-- START Selected text --

“New Roots” by Lauren Wright Pittman | A Sanctified Art LLC | sanctifiedart.org
Weekly Bible Devotional
“Unraveled: When Dreams Unravel”
July 12, 2020
When our visions and dreams unravel, we are guided by the Spirit of God to adapt and to change so that new dreams and visions continue to emerge. This is the message the prophet Jeremiah gave to his people when their dreams unraveled. Throughout the Bible, we hear God’s messengers saying the same thing: “Do not be afraid!” No matter what the circumstances of your life might be, stay focused on love instead of fear.
Jeremiah invited his people in exile to love their neighbors and their new country. This was the last thing they would have wanted to do. These people were their enemies and the situation they found themselves in seemed unbearable. Yet, they needed to love their neighbors (especially the ones they didn’t like) and to adapt to their new life. The choice they had was to choose hope and love instead of anger and hate.
The same choice is before us today. As we find ourselves in this new territory, we can choose hope and love. We are learning to navigate the new normal. We are continuing to love, worship, connect, and serve in new ways. We are not always comfortable doing this, but we are finding our way through the grace of God.
The reflections below are from the Unraveled Series by “A Sanctified Art.” I hope that you will find them helpful to you on your journey of faith, especially during this time of the unraveling of many of our dreams and expectations.
Scripture for Sunday: Jeremiah 29:1-7
The Israelites called Jerusalem home because they believed God lived in Jerusalem. Yet, the Babylonian exile robs them not just of their home, but their identity, their welfare, and their perceived proximity to God. The prophet Jeremiah delivers a startling message to those in Babylon-to settle in, build homes, and plant gardens in that foreign land. What does this mean for those in exile? Where does God dwell when we are uprooted? What does God-what does Love-say when our dreams unravel?
What Has Unraveled and/or Is Unraveling?
o The dream those in Babylon had constructed for when they would return home unravels.
o Because of exile, Jerusalem has unraveled and so has the identity of the Israelites.
o The harsh reality of exile unravels into a vision with possibility.

-- END Selected text --
-- START Recorded information --

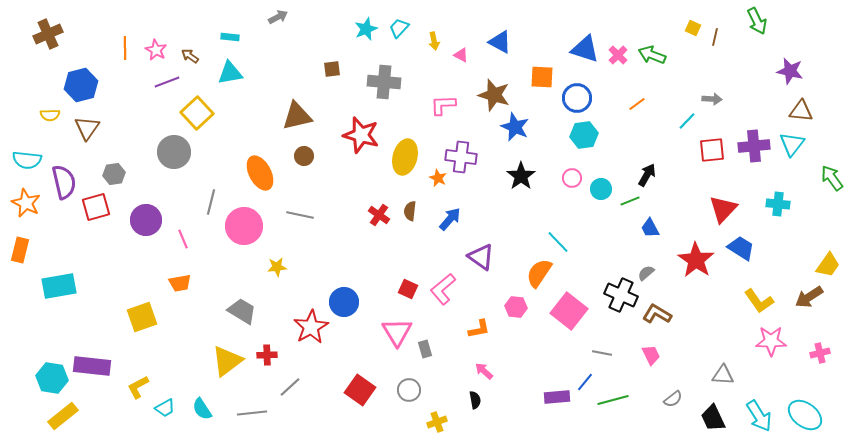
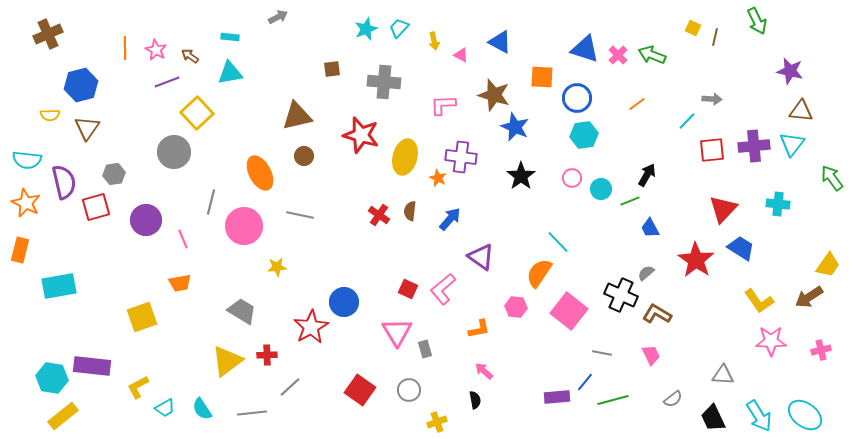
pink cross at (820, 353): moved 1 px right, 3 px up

-- END Recorded information --

--- Stated exercise A ---
In the devotional about unraveled dreams, which Bible passage is listed as the scripture for Sunday?
--- Stated exercise B ---
Pick up the devotional about unraveled dreams after its final line and carry it forward.

--- Output A ---
Jeremiah 29:1-7.

--- Output B ---
o Consider Jeremiah’s warnings in Jer. 27:16-17 and Jer. 29:8-9. How do Jeremiah’s concerns for false prophets inform your reading of this passage? Why do you imagine God delivers this message through Jeremiah to the captives in Babylon?
o What dreams need to die in order for communities to prosper?
o Where do you see social exile occurring in your own city? What communities have been uprooted, disempowered, and marginalized? What does it look like to garden-literally and metaphorically-in these spaces?
Quote for Inspiration:
“Every human idealized image that is brought into the Christian community is a hindrance to genuine community and must be broken up so that genuine community can survive. Those who love their dream of a Christian community more than the Christian community itself become destroyers of that Christian community even though their personal intentions may be ever so honest, earnest, and sacrificial. God hates this wishful dreaming because it makes the dreamer proud and pretentious. Those who dream of this idealized community demand that it be fulfilled by God, by others, and by themselves. They enter the community of Christians with their demands, set up their own law, and judge one another and even God accordingly. They stand adamant, a living reproach to all others in the circle of the community. . . . The bright day of Christian community dawns wherever the early morning mists of dreamy visions are lifting.”
-Dietrich Bonhoeffer. Life Together: Prayerbook of the Bible. Dietrich Bonhoeffer Works, Vol.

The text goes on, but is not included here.